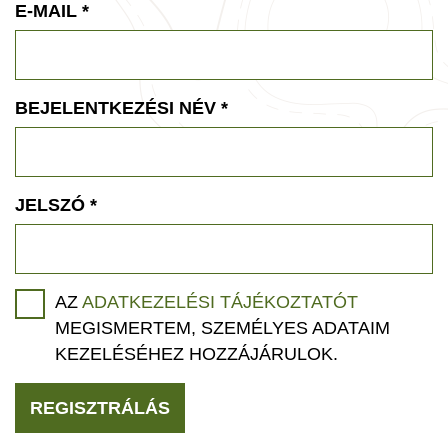
E-MAIL
*
BEJELENTKEZÉSI NÉV
*
JELSZÓ
*
AZ
ADATKEZELÉSI TÁJÉKOZTATÓT
MEGISMERTEM, SZEMÉLYES ADATAIM
KEZELÉSÉHEZ HOZZÁJÁRULOK.
REGISZTRÁLÁS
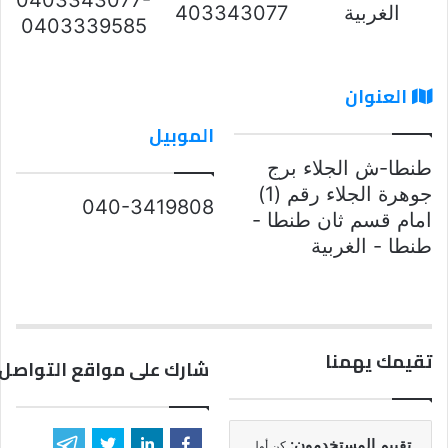
الغربية
403343077
0403339585
العنوان
الموبيل
طنطا-ش الجلاء برج
جوهرة الجلاء رقم (1)
040-3419808
امام قسم ثان طنطا -
طنطا - الغربية
تقيمك يهمنا
شارك على مواقع التواصل 
تقييم المستخدمون:
كن أول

● Try it
Report how many lines in the material contain "طنطا". Write the number and stop.

● Answer for the task
3